Note that if the digraph contains a directed cycle then we cannot find such an ordering: inevitably, as we follow the cycle, we must step from a newly encountered vertex to a previously encountered vertex, violating the topological sort condition. A consequence of the Topological Sort Algorithm is that the opposite is also true: A digraph has a topological ordering of its vertices iff it has no directed cycles.

Algorithm uses three data structures

Queue Q of vertices: stores topological ordering of vertices (initialized empty)
Vector V of integers indexed on vertices: stores "unused" inDegree of each vertex (initialized to inDegree)
Stack S of vertices: stores vertices with no "unused" inDegree for processing (initialized with all "source" vertices)

Topological Sort Algorithm

Assume that D is a digraph defined within the IGraph framework.

Data structures: 

queue<int>  Q  // stores the topological order as it is discovered
               // initialized empty

vector<int> V  // maintains the number of vertices that are not yet in Q and
               // have and edge to vertex i
               // initialized V[i] = inDegree(i)

stack<int>  S  // temporary store of vertices i with 0 = V[i]
               // initialized with all "source" vertcies (those with 0 = V[i])

Process:

While (!S.Empty())
{
   t = S.Top();
   S.Pop();
   for every neighbor n of t
   { 
      --V[n];
      if (V[n] == 0)
        S.Push(n);
   }
   Q.Push (t);
}

Conclusion:

if (Q.Size() == D.VrtxSize())
   Q contains a topological ordering of D;
else
   D has a cycle;

Other Graph Algorithms

Graphs and digraphs model many kinds of problems that involve locations and connections between locations, and solving particular kinds of problems in these graphical models is often of both practical importance and theoretical interest.

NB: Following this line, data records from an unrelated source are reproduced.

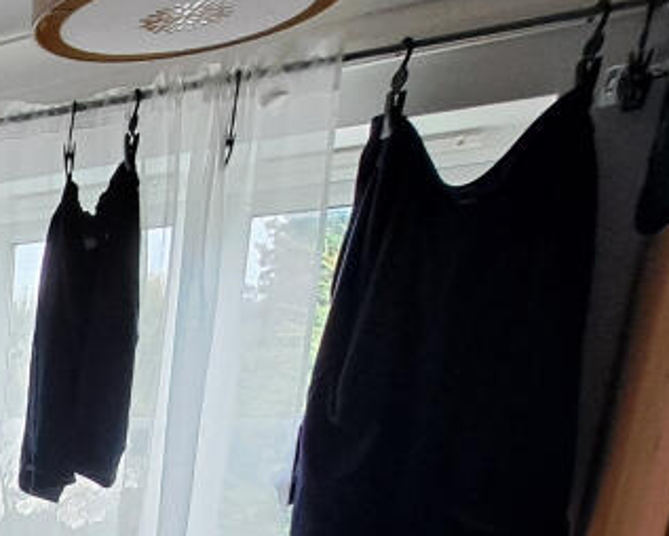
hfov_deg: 29.8
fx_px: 812
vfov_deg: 31.4
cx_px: -300
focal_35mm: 41
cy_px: 623
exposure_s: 1/50
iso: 160
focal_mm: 1.74
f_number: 2.2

Recall that a weighted graph or digraph is one in which a numerical weight is associated with each edge. A graph otherwise without weights can have weight 1 assigned to each edge, making the unweighted cases included in the weighted cases. A network is a digraph in which each directed edge has an associated numerical label, usually called a weight. A network models such as diverse as gas pipeline networks (where weight of a pipeline is its capacity), the flow of money in an economy, and computer networks (where weight of a connection is its bandwidth). We conclude by mentioning a few of the best known and the most useful graph (and digraph) algorithms.

Kruskal's algorithm and Prim's algorithm are two methods for finding a minimal spanning tree of a connected weighted graph. A minimal spanning tree of a graph G is a subgraph T of G such that

T is a tree
T contains all the vertices of G
T has minimal total weight among all subgraphs satisfying the first two conditions.

Dijkstra's algorithm solves the single-source shortest path problem in a weighted digraph. That is, it finds the shortest directed path from a vertex to all other vertices reachable from that vertex.

Several algorithms solve the linear programming to solve such graph problems as the maximum network flow problem.